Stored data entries

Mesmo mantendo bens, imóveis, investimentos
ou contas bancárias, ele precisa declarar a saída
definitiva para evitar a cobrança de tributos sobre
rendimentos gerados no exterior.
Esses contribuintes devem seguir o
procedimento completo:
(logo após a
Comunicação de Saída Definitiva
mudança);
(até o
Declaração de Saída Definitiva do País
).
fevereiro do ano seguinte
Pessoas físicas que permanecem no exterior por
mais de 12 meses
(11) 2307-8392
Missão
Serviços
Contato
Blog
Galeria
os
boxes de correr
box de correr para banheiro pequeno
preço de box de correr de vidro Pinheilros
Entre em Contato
* * *
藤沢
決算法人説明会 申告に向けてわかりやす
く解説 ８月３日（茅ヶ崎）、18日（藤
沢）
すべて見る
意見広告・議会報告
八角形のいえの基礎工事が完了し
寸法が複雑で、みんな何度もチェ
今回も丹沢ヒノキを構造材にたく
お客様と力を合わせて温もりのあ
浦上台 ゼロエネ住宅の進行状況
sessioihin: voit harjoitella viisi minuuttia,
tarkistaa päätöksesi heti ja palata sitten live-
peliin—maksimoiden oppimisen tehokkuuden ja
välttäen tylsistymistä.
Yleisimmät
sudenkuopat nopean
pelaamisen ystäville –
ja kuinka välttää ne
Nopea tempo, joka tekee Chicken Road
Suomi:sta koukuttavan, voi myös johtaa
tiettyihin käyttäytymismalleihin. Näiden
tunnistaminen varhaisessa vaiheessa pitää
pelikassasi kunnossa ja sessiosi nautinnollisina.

WORK TO COMPLETE: Taking the entries above, write out exactly the lines starting with the line containing "tarkistaa päätöksesi heti" and going on through the line containing "pelikassasi kunnossa ja", both included, and nothing else.

RESPONSE TO THE TASK:
tarkistaa päätöksesi heti ja palata sitten live-
peliin—maksimoiden oppimisen tehokkuuden ja
välttäen tylsistymistä.
Yleisimmät
sudenkuopat nopean
pelaamisen ystäville –
ja kuinka välttää ne
Nopea tempo, joka tekee Chicken Road
Suomi:sta koukuttavan, voi myös johtaa
tiettyihin käyttäytymismalleihin. Näiden
tunnistaminen varhaisessa vaiheessa pitää
pelikassasi kunnossa ja sessiosi nautinnollisina.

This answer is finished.